The trefoil proteins TFF1 & TFF3 in gastrointestinal cancer: A structure-based study.

摘要

The trefoil factor family (TFF) proteins play an essential role in the homeostasis of gastrointestinal (GI) surfaces, including healing after mucosal injury, and in GI cancers. TFF1 is an important tumor suppressor in the stomach, and TFF3 functions as a tumor promoter. They are two members of a unique family of peptides with a distinct three-loop structure, the trefoil domain, formed by a highly conserved motif of cysteine disulfide bonds.The overall goal of this project was to understand the structure-function relations of trefoil factors TFF1 and TFF3. I employed methods of bioinformatics, computational analyses of molecular structure and dynamics, recombinant protein production, direct structural measurements, as well as functional assays of cancer-associated cellular activities.

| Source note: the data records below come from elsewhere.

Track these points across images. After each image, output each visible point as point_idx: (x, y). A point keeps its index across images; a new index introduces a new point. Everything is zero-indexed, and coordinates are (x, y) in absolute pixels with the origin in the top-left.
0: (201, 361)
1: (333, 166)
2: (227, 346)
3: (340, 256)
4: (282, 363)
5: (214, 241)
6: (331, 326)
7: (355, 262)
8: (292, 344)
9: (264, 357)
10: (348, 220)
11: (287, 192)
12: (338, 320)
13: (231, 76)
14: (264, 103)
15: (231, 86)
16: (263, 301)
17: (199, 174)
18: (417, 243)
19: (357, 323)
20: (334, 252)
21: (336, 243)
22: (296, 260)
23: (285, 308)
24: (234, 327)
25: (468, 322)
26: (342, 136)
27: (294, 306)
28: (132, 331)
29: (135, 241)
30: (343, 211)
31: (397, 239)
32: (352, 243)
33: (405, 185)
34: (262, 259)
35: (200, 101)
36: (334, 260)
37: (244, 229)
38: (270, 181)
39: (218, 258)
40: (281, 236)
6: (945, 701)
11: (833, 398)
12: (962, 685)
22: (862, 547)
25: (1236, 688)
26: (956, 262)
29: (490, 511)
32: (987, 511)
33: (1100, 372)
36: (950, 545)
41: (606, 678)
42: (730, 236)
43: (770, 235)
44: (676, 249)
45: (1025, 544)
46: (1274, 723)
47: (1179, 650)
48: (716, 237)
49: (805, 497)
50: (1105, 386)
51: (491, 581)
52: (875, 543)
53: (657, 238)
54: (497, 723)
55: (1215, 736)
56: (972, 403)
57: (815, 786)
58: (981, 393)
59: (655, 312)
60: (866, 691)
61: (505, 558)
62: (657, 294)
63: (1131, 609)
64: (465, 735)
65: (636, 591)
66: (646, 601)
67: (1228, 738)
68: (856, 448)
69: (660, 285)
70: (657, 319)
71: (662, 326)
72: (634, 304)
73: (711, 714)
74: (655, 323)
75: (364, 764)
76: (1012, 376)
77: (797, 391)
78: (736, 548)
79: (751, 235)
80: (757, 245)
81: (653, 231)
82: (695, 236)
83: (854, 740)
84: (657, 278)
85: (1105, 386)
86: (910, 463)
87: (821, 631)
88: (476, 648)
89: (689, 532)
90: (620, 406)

The computational work focused on three specific areas:First, I studied the far Loop 1 edge of TFF1, which is the site of a cluster of human gastric cancer mutants, utilizing comparisons to related proteins. Models of the gastric cancer mutants were demonstrated to possess specific surface alterations without a disruption of the stability of the protein. Second, an analysis of sequence conservation and surface properties of TFF3 focused my attention on a pocket in the Loop 2/Loop 3 region. A number of mutations were chosen to test the functionality of this region, including residues in a sequence pattern resembling a well-recognized integrin-binding motif. Third, I evaluated the importance of the core cysteines to the stability of the trefoil domain. I performed molecular dynamics simulation of the cysteine mutants, which gave insight into the role of the cysteines.In parallel with the above computational work, I utilized molecular biology techniques and direct structural measurements, in order to pursue the above structure-based leads related to the mechanism of trefoil function. Some of these insights lead to important discoveries about the role of the TFF1 mutants in gastric cancer. Still others are being followed up at the time of this writing. This work laid the foundation of a larger project, setting the stage for the further investigation of the mechanisms and structural elements responsible for trefoil factor function.